Rotin D L, Shishkina L V, Shevelev I N, Zelenkov P V
Zh Vopr Neirokhir Im N N Burdenko. 2010 Apr-Jun(2):33-6; discussion 36.
We present a case report of the very rare tumor--melanotic schwannoma. Since its first description on 1932 only approximately 100 cases were reported in literature. Due to intensive pigmentation and many features that common for metastatic melanoma and melanotic schwannoma differentiation between these tumors is a challenging and important problem. 61-year-old male patient underwent surgical removal of pigmented extramedullary mass lesion at C2-C3 level. Melanotic schwannoma was diagnosed on the basis of morphological and immunohistochemical signs. Despite positive expression of so-called 'melanoma markers', (HMB-45, S-100, Melana A) cells of melanotic schwannoma also express type IV collagen and laminin which are not characteristic for melanoma. In addition, Ki-67 is very low in melanotic schwannoma, thus it confirms benign character of this tumor. Mentioned immunohistochemical profile allowed to diagnose melanotic schwannoma. It is distinctly clear that prognosis in melanotic schwannoma is incomparably better than in melanoma. Surgical removal is the best treatment option, and postoperative radiation therapy is not necessary as in melanoma.
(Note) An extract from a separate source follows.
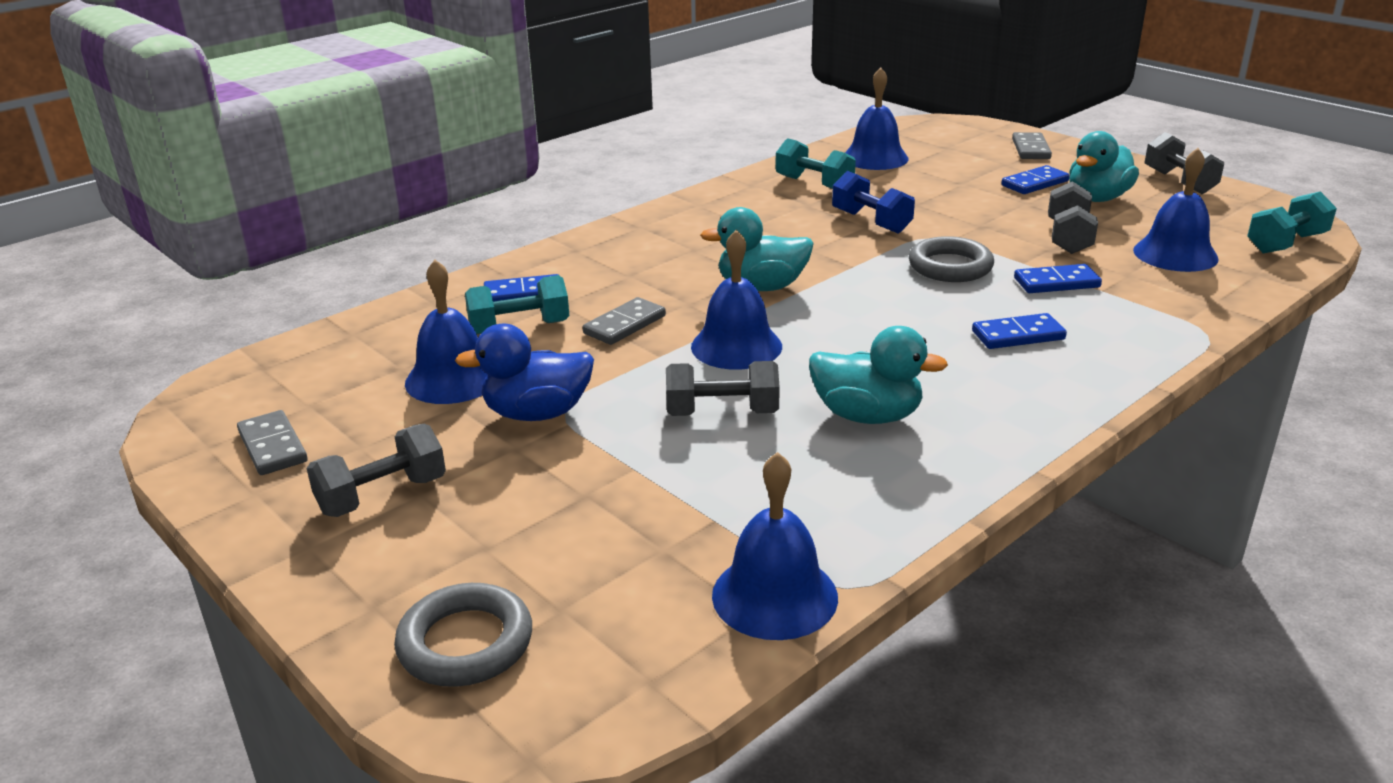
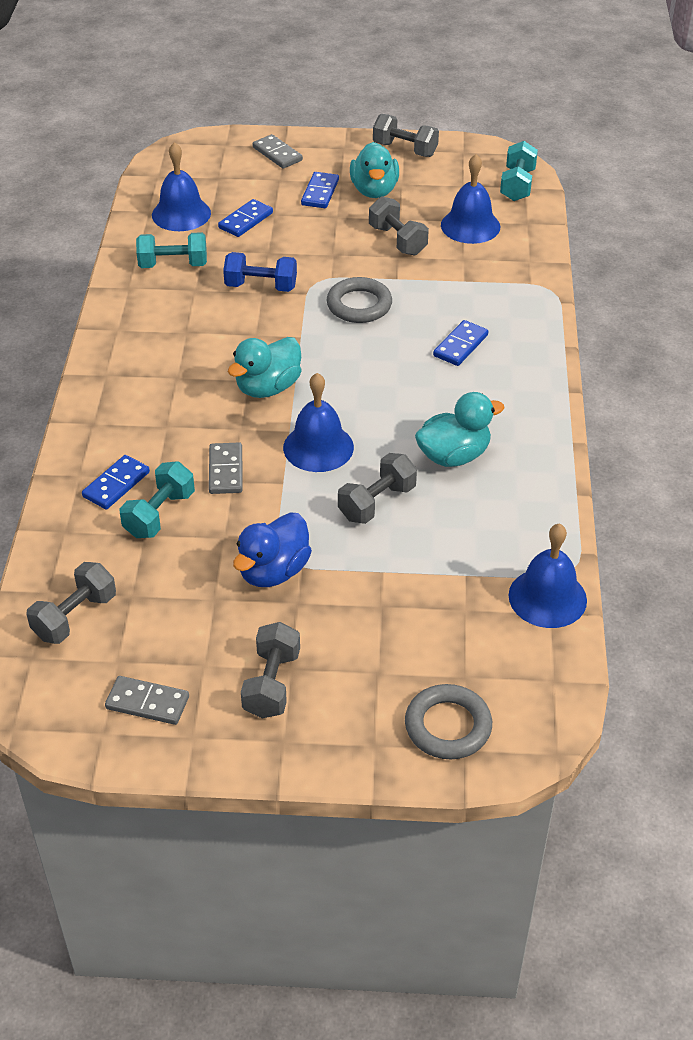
camera: 45 degrees left, 15 degrees up
blue bell [405,260,488,404] -> none
blue domino [1014,264,1102,293] -> blue domino moved to [218,199,273,237]
none -> grey dumbbell [26,562,116,644]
我们报告一例极为罕见的肿瘤——黑色素性神经鞘瘤。自1932年首次被描述以来,文献中仅报道了约100例。由于色素沉着强烈以及许多特征与转移性黑色素瘤相同,区分这些肿瘤是一个具有挑战性且重要的问题。一名61岁男性患者接受了C2 - C3水平色素性髓外肿块病变的手术切除。根据形态学和免疫组化特征诊断为黑色素性神经鞘瘤。尽管黑色素性神经鞘瘤细胞表达所谓的“黑色素瘤标志物”(HMB - 45、S - 100、Melana A),但它们也表达IV型胶原蛋白和层粘连蛋白,而这些并非黑色素瘤的特征。此外,黑色素性神经鞘瘤中Ki - 67极低,这证实了该肿瘤的良性特征。上述免疫组化特征有助于诊断黑色素性神经鞘瘤。显然,黑色素性神经鞘瘤的预后比黑色素瘤好得多。手术切除是最佳治疗选择,且不像黑色素瘤那样需要术后放疗。